+++ Records for this task +++

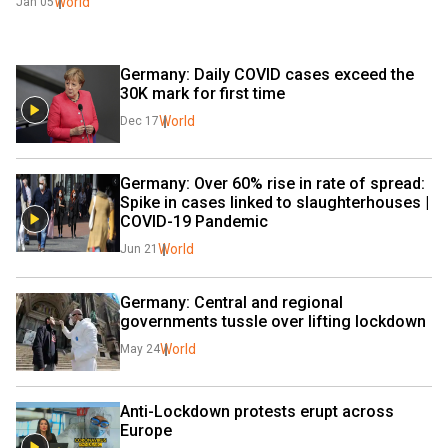
World
Jan 05
Germany: Daily COVID cases exceed the 
30K mark for first time
World
Dec 17
Germany: Over 60% rise in rate of spread: 
Spike in cases linked to slaughterhouses | 
COVID-19 Pandemic
World
Jun 21
Germany: Central and regional 
governments tussle over lifting lockdown
World
May 24
Anti-Lockdown protests erupt across 
Europe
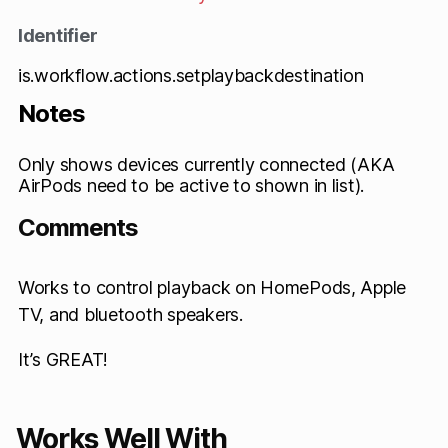
Identifier
is.workflow.actions.setplaybackdestination
Notes
Only shows devices currently connected (AKA
AirPods need to be active to shown in list).
Comments
Works to control playback on HomePods, Apple
TV, and bluetooth speakers.
It’s GREAT!
Works Well With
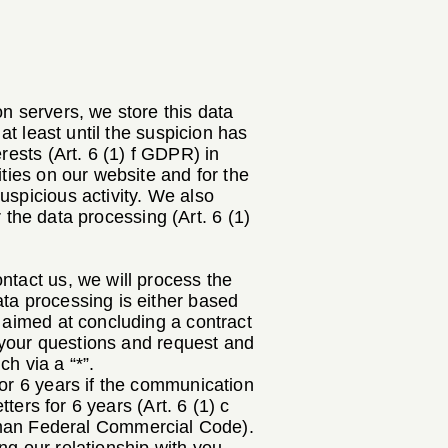
n servers, we store this data
at least until the suspicion has
rests (Art. 6 (1) f GDPR) in
ities on our website and for the
uspicious activity. We also
r the data processing (Art. 6 (1)
ntact us, we will process the
ata processing is either based
s aimed at concluding a contract
g your questions and request and
h via a “*”.
for 6 years if the communication
tters for 6 years (Art. 6 (1) c
man Federal Commercial Code).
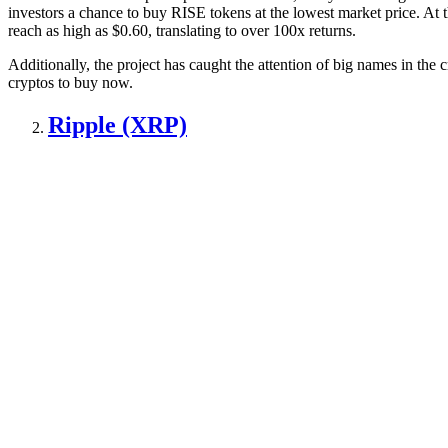
investors a chance to buy RISE tokens at the lowest market price. At
reach as high as $0.60, translating to over 100x returns.
Additionally, the project has caught the attention of big names in the
cryptos to buy now.
Ripple (XRP)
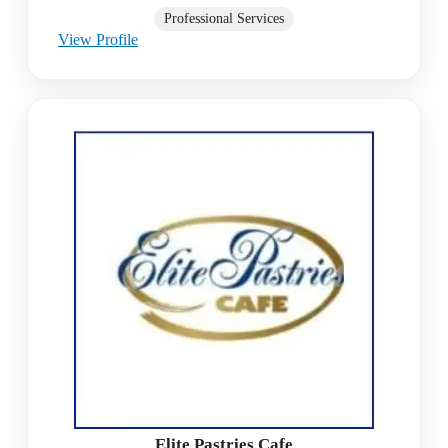
Professional Services
View Profile
Elite Pastries Cafe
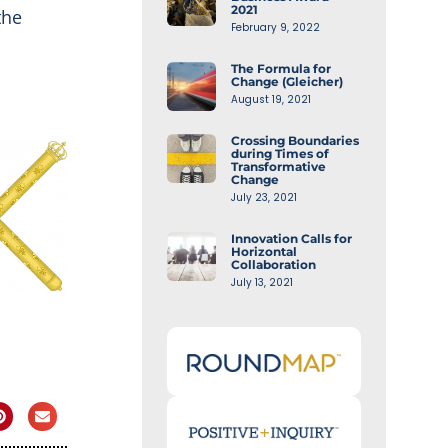
2021
the
February 9, 2022
The Formula for
Change (Gleicher)
August 19, 2021
Crossing Boundaries
during Times of
Transformative
Change
July 23, 2021
Innovation Calls for
Horizontal
Collaboration
July 13, 2021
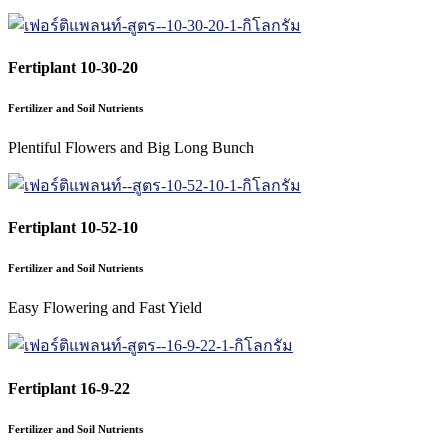
Fertiplant 10-30-20
Fertilizer and Soil Nutrients
Plentiful Flowers and Big Long Bunch
Fertiplant 10-52-10
Fertilizer and Soil Nutrients
Easy Flowering and Fast Yield
Fertiplant 16-9-22
Fertilizer and Soil Nutrients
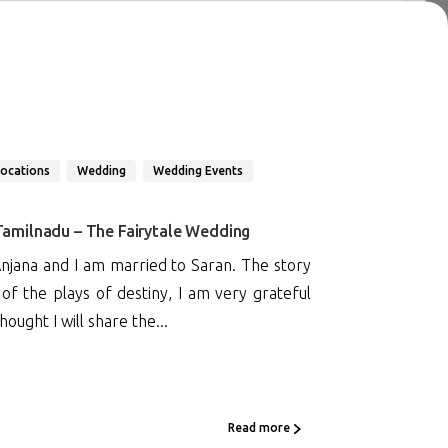
Locations
Wedding
Wedding Events
 Tamilnadu – The Fairytale Wedding
jana and I am married to Saran. The story
f the plays of destiny, I am very grateful
ought I will share the...
Read more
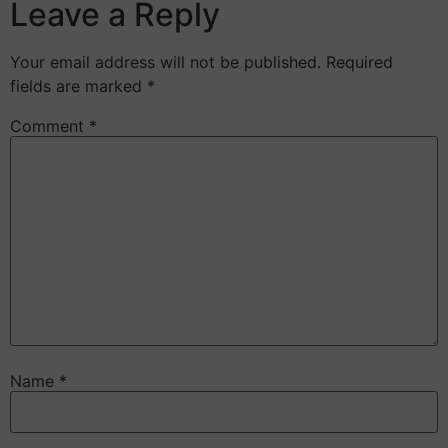
Leave a Reply
Your email address will not be published.
Required
fields are marked
*
Comment
*
Name
*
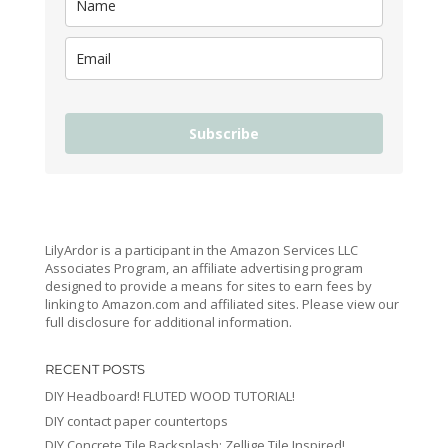
Subscribe
LilyArdor is a participant in the Amazon Services LLC
Associates Program, an affiliate advertising program
designed to provide a means for sites to earn fees by
linking to Amazon.com and affiliated sites. Please view our
full disclosure for additional information.
RECENT POSTS
DIY Headboard! FLUTED WOOD TUTORIAL!
DIY contact paper countertops
DIY Concrete Tile Backsplash: Zellige Tile Inspired!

+++

Please tally every line of the entries that holds "Germany" and answer with that figure alone.

Answer box:
3